WHAT TO DO:
Can you reproduce every line of the data below word for word, in the same order, adding and leaving out nothing?

RECORDS SHOWN:
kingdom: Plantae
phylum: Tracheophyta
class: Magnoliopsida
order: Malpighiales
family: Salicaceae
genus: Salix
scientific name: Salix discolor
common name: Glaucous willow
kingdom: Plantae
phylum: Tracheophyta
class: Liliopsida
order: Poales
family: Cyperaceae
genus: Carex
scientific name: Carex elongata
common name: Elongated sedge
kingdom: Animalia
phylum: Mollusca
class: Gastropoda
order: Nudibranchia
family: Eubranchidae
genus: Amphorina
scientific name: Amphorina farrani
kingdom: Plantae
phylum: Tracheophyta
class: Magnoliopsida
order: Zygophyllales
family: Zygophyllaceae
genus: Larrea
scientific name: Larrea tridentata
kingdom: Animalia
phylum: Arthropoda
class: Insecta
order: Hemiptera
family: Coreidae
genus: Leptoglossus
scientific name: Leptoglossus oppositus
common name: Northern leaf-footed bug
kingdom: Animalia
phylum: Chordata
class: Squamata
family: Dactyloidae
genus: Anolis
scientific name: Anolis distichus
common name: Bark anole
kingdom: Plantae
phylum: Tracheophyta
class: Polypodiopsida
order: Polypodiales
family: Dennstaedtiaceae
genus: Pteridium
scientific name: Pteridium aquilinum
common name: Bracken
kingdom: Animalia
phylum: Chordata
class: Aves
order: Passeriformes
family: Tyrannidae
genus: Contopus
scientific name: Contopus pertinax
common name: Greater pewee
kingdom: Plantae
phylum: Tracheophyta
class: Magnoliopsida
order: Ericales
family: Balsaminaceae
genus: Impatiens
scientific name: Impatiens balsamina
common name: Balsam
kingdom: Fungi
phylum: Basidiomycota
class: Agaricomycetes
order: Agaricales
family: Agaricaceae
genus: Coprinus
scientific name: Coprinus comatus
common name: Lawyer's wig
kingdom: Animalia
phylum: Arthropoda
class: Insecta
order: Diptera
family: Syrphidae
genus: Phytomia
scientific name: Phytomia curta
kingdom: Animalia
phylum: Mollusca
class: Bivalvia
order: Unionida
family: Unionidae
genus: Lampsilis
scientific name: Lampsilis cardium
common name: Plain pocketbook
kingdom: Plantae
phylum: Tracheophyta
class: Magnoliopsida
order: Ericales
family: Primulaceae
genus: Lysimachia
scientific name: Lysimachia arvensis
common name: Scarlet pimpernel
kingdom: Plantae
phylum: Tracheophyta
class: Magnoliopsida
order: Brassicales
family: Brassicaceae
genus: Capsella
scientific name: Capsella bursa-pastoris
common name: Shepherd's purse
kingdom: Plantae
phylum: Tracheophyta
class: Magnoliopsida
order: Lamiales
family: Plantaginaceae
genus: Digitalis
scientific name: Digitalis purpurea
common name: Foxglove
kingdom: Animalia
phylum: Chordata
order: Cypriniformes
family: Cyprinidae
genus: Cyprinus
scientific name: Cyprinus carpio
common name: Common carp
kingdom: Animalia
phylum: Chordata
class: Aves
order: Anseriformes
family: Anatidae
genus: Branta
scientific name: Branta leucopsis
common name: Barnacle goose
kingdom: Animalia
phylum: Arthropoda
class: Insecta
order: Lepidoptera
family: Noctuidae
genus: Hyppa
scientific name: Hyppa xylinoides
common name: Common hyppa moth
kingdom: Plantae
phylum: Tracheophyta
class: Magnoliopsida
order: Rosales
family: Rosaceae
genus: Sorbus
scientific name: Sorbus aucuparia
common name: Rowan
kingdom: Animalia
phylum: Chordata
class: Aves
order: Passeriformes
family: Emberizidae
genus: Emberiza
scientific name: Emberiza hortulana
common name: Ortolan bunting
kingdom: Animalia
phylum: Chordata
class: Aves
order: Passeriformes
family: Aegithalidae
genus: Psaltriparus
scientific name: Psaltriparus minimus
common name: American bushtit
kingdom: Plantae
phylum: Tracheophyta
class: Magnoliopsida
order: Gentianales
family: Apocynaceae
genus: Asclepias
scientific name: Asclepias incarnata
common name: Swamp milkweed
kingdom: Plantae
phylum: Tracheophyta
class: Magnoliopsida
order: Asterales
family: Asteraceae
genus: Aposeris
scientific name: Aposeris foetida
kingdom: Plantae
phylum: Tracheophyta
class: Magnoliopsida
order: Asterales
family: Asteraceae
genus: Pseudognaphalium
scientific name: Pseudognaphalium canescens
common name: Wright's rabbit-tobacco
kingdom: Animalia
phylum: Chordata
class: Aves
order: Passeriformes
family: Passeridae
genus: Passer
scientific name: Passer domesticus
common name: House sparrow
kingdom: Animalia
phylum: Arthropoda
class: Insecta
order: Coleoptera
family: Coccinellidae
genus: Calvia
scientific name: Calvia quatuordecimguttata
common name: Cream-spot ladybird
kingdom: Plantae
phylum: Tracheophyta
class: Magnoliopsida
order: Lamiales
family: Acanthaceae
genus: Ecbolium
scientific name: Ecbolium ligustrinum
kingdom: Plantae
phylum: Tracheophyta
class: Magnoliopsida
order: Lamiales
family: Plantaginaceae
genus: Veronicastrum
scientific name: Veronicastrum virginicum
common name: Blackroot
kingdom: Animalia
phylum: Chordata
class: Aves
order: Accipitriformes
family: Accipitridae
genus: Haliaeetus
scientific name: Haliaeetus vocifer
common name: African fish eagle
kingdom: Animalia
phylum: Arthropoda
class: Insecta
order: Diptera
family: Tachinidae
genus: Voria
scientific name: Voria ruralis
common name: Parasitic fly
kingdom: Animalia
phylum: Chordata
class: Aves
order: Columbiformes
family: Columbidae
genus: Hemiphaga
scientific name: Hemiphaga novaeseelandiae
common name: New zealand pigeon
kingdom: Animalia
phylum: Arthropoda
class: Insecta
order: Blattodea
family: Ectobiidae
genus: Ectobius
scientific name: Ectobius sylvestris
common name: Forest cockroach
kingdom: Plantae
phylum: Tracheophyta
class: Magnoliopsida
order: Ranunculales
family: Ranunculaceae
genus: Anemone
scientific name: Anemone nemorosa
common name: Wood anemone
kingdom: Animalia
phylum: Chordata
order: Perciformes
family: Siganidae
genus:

RESPONSE BELOW:
kingdom: Plantae
phylum: Tracheophyta
class: Magnoliopsida
order: Malpighiales
family: Salicaceae
genus: Salix
scientific name: Salix discolor
common name: Glaucous willow
kingdom: Plantae
phylum: Tracheophyta
class: Liliopsida
order: Poales
family: Cyperaceae
genus: Carex
scientific name: Carex elongata
common name: Elongated sedge
kingdom: Animalia
phylum: Mollusca
class: Gastropoda
order: Nudibranchia
family: Eubranchidae
genus: Amphorina
scientific name: Amphorina farrani
kingdom: Plantae
phylum: Tracheophyta
class: Magnoliopsida
order: Zygophyllales
family: Zygophyllaceae
genus: Larrea
scientific name: Larrea tridentata
kingdom: Animalia
phylum: Arthropoda
class: Insecta
order: Hemiptera
family: Coreidae
genus: Leptoglossus
scientific name: Leptoglossus oppositus
common name: Northern leaf-footed bug
kingdom: Animalia
phylum: Chordata
class: Squamata
family: Dactyloidae
genus: Anolis
scientific name: Anolis distichus
common name: Bark anole
kingdom: Plantae
phylum: Tracheophyta
class: Polypodiopsida
order: Polypodiales
family: Dennstaedtiaceae
genus: Pteridium
scientific name: Pteridium aquilinum
common name: Bracken
kingdom: Animalia
phylum: Chordata
class: Aves
order: Passeriformes
family: Tyrannidae
genus: Contopus
scientific name: Contopus pertinax
common name: Greater pewee
kingdom: Plantae
phylum: Tracheophyta
class: Magnoliopsida
order: Ericales
family: Balsaminaceae
genus: Impatiens
scientific name: Impatiens balsamina
common name: Balsam
kingdom: Fungi
phylum: Basidiomycota
class: Agaricomycetes
order: Agaricales
family: Agaricaceae
genus: Coprinus
scientific name: Coprinus comatus
common name: Lawyer's wig
kingdom: Animalia
phylum: Arthropoda
class: Insecta
order: Diptera
family: Syrphidae
genus: Phytomia
scientific name: Phytomia curta
kingdom: Animalia
phylum: Mollusca
class: Bivalvia
order: Unionida
family: Unionidae
genus: Lampsilis
scientific name: Lampsilis cardium
common name: Plain pocketbook
kingdom: Plantae
phylum: Tracheophyta
class: Magnoliopsida
order: Ericales
family: Primulaceae
genus: Lysimachia
scientific name: Lysimachia arvensis
common name: Scarlet pimpernel
kingdom: Plantae
phylum: Tracheophyta
class: Magnoliopsida
order: Brassicales
family: Brassicaceae
genus: Capsella
scientific name: Capsella bursa-pastoris
common name: Shepherd's purse
kingdom: Plantae
phylum: Tracheophyta
class: Magnoliopsida
order: Lamiales
family: Plantaginaceae
genus: Digitalis
scientific name: Digitalis purpurea
common name: Foxglove
kingdom: Animalia
phylum: Chordata
order: Cypriniformes
family: Cyprinidae
genus: Cyprinus
scientific name: Cyprinus carpio
common name: Common carp
kingdom: Animalia
phylum: Chordata
class: Aves
order: Anseriformes
family: Anatidae
genus: Branta
scientific name: Branta leucopsis
common name: Barnacle goose
kingdom: Animalia
phylum: Arthropoda
class: Insecta
order: Lepidoptera
family: Noctuidae
genus: Hyppa
scientific name: Hyppa xylinoides
common name: Common hyppa moth
kingdom: Plantae
phylum: Tracheophyta
class: Magnoliopsida
order: Rosales
family: Rosaceae
genus: Sorbus
scientific name: Sorbus aucuparia
common name: Rowan
kingdom: Animalia
phylum: Chordata
class: Aves
order: Passeriformes
family: Emberizidae
genus: Emberiza
scientific name: Emberiza hortulana
common name: Ortolan bunting
kingdom: Animalia
phylum: Chordata
class: Aves
order: Passeriformes
family: Aegithalidae
genus: Psaltriparus
scientific name: Psaltriparus minimus
common name: American bushtit
kingdom: Plantae
phylum: Tracheophyta
class: Magnoliopsida
order: Gentianales
family: Apocynaceae
genus: Asclepias
scientific name: Asclepias incarnata
common name: Swamp milkweed
kingdom: Plantae
phylum: Tracheophyta
class: Magnoliopsida
order: Asterales
family: Asteraceae
genus: Aposeris
scientific name: Aposeris foetida
kingdom: Plantae
phylum: Tracheophyta
class: Magnoliopsida
order: Asterales
family: Asteraceae
genus: Pseudognaphalium
scientific name: Pseudognaphalium canescens
common name: Wright's rabbit-tobacco
kingdom: Animalia
phylum: Chordata
class: Aves
order: Passeriformes
family: Passeridae
genus: Passer
scientific name: Passer domesticus
common name: House sparrow
kingdom: Animalia
phylum: Arthropoda
class: Insecta
order: Coleoptera
family: Coccinellidae
genus: Calvia
scientific name: Calvia quatuordecimguttata
common name: Cream-spot ladybird
kingdom: Plantae
phylum: Tracheophyta
class: Magnoliopsida
order: Lamiales
family: Acanthaceae
genus: Ecbolium
scientific name: Ecbolium ligustrinum
kingdom: Plantae
phylum: Tracheophyta
class: Magnoliopsida
order: Lamiales
family: Plantaginaceae
genus: Veronicastrum
scientific name: Veronicastrum virginicum
common name: Blackroot
kingdom: Animalia
phylum: Chordata
class: Aves
order: Accipitriformes
family: Accipitridae
genus: Haliaeetus
scientific name: Haliaeetus vocifer
common name: African fish eagle
kingdom: Animalia
phylum: Arthropoda
class: Insecta
order: Diptera
family: Tachinidae
genus: Voria
scientific name: Voria ruralis
common name: Parasitic fly
kingdom: Animalia
phylum: Chordata
class: Aves
order: Columbiformes
family: Columbidae
genus: Hemiphaga
scientific name: Hemiphaga novaeseelandiae
common name: New zealand pigeon
kingdom: Animalia
phylum: Arthropoda
class: Insecta
order: Blattodea
family: Ectobiidae
genus: Ectobius
scientific name: Ectobius sylvestris
common name: Forest cockroach
kingdom: Plantae
phylum: Tracheophyta
class: Magnoliopsida
order: Ranunculales
family: Ranunculaceae
genus: Anemone
scientific name: Anemone nemorosa
common name: Wood anemone
kingdom: Animalia
phylum: Chordata
order: Perciformes
family: Siganidae
genus:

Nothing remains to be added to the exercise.